Del baúl de los recuerdos del Realismo Mágico Carchense, los invito a disfrutar de:
PERO TENGA LA CUCHARITA
Una historia con cuyes, hornado y papas.
Mi padre fue uno de los invitados a la celebración que organizaron unos amigos cercanos con motivo del grado académico de uno de los chicos amigo de la casa. En la ceremonia hubo un brindis con un espumante importado y luego brindaron unos bocaditos mientras las personas charlaban de pie.
En el espacio de unos cuantos minutos, mi padre perdió su alegría y permaneció en un mutis incómodo por el tiempo de celebración. Luego de un par de horas se cerró el evento y entonces nos despedimos y cada uno se metió en su vehículo y desaparecimos en medio de un laser de luces de la gran ciudad.

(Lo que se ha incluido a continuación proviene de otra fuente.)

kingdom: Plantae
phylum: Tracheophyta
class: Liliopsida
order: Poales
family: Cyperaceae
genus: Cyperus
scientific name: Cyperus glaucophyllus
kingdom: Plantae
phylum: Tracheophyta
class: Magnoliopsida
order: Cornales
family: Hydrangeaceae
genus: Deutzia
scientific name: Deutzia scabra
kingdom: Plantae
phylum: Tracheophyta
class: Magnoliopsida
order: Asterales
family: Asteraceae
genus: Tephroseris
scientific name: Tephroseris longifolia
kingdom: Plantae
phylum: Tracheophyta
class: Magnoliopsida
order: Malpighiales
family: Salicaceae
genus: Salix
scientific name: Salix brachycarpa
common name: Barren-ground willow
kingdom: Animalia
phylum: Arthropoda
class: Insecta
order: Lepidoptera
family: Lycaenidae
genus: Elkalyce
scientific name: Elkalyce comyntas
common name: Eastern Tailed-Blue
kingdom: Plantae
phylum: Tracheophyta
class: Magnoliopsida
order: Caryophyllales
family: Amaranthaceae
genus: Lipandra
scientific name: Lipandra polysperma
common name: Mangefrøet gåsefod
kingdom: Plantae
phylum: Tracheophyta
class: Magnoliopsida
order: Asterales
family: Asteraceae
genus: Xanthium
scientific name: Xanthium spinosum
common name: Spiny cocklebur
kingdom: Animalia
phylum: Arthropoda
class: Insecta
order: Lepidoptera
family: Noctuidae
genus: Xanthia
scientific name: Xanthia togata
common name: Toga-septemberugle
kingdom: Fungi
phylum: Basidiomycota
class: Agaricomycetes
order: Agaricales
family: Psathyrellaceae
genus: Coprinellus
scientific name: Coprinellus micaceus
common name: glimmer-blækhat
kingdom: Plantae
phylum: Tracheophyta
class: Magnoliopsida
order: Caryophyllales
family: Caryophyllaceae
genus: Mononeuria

Mi padre exclamó como una forma de alivio: que bueno que se acabó esta vaina, ¡las de mi pueblo eran celebraciones!
Pase compadre, siga por favor, pase, primero tómese unita y siéntase en su casa.
Entonces entre la música bailable que salía de la radiola empotrada en el mueble de madera matizada entre unita y otrita del licor de la tierra, se disfrutaba del baile alegre de los hombres y las mujeres, mientras los abuelos y los niños dormitaban sobre las sillas, llegaba la hora de comer.
Por favor acomódese en su sillita, entonces los jóvenes entregaban a los invitados los cubiertos y una servilleta de papel.
Por favor sírvase decían los anfitriones mientras entregaban al invitado de honor un plato sopero con un aromático e hirviente caldo de gallina runa, con un par de papas blancas y una presa de gallina. A continuación, uno de los más chicos servía el ají, la cebolla y el perejil picados con los que se completaba el típico sabor del primer manjar.
Al terminar se retiraba los platos vacíos y la persona que lo hacía decía, pero, “tenga la cucharita”, al tiempo que llegaba el segundo plato rebosante con pedazos de hornado, montados en hojas de lechuga, mote, un par de papas igual de blancas que las del caldo y una buena porción con el caldo saladito del chancho hornado.
Claro el compadre con su estómago sin la preparación necesaria para albergar la cantidad de comida que le ofrecían los anfitriones, preguntaba con disimulo:
- ¿Me podría facilitar una fundita”
Y el anfitrión le respondía:
- “coma tranquilo nomás compadre que al final le daremos su fundita”
Y se repetía el momento:
- Muchas gracias, estuvo riquísimo.
- Qué bueno que le haya gustado, pero “tenga la cucharita”.
El invitado, solo acomodaba la espalda en la silla, aflojaba el cinturón y recibía una bandeja con un “cuy”, crocante, con papas blancas, sarsa de maní con las vísceras de pequeño animal en una cama de lechuga y a continuación llegaba un muchacho con la taza de ají.
La música sonaba despacio y parecía que ayudaba a pasar los manjares del pueblo.
Luego un vaso de chicha ayudaba a “rempujar” la comida.
Terminada la ingesta de los manjares de la tierra, se volvía a encender el baile, se alzaba el volumen de la radiola, para que vuelva la música alegre y entre “unita y otrita”, para que “no patee” el cuy, hasta alcanzar el climax de la fiesta con la hora de la música nacional.
Al final, con las marcas de sudor en la frente, una gran sonrisa de satisfacción, en la puerta de salida el anfitrión despedía a su invitado de honor con la “fundita” caliente y pesada, dónde con seguridad iba otro cuy que serviría para matar el chuchaqui del otro día.
Al recordarlo, mi padre volvía a exclamar:
¡Esas eran celebraciones!
Pero solo se podían dar en mi pueblo.